The properties will be acquired from MEMP's sponsor, Memorial Resource Development LLC, and affiliates of Natural Gas Partners. The purchase price is subject to customary purchase price adjustments.
The terms of the transaction were approved by the board of directors of the general partner of MEMP and by the board's conflicts committee, which is comprised entirely of independent directors. The transaction has an effective date of July 1, 2013 and is expected to close in October 2013.
John Weinzierl, Chairman, President and Chief Executive Officer of MEMP said, "We are excited to announce our largest acquisition to date with meaningful entries in the Permian Basin and the Rockies as well as adding scale in our core area of East Texas. This acquisition marks another example of the commitment to grow MEMP through accretive transactions."
The acquired properties consist of 648.6 net wells on 136,000 net acres in Texas, New Mexico, Wyoming and Colorado. Houston, Texas-based MEMP will operate 94 percent of total proved reserves and 74 percent of the producing wells.
MEMP will buy about 275 Bcfe of proved reserves, which are located approximately 48 percent in the Permian Basin, 31 percent in East Texas and 21 percent in the Rockies. The company noted that the acquisition will increase its proved reserves by 36 percent to over 1.0 Tcfe and average daily production for May by 42 percent to about 152 MMcfe/d.

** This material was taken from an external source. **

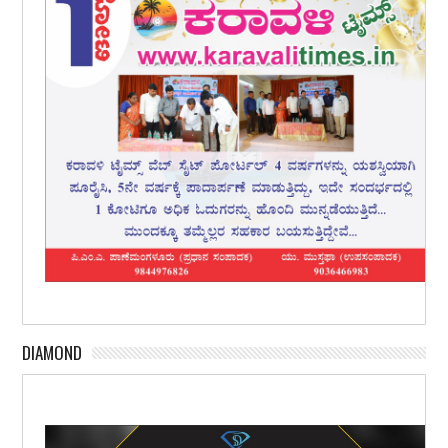
DIAMOND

The properties have estimated proved reserves of about 275 Bcfe, comprising 57 percent proved developed and 51 percent liquids. The estimated May net production of these properties were about 45.3 MMcfe/d.
Looking ahead to fiscal 2013, MEMP raised its adjusted EBITDA guidance to a range of $202 million to $206 million from the prior range of $154 million to $158 million. The company now forecasts annual production in a range of 46 Bcfe to 48 Bcfe.
MEMP expects to fund the transaction through borrowings under its $1 billion multi-year revolving credit facility, which carries a current borrowing base of $480 million prior to any increases for the acquisition. As of July 1, 2013, MEMP had $441 million of available borrowing capacity.
MEMP closed Friday's trading at $19.30, up $0.12 on a volume of 120,800 shares.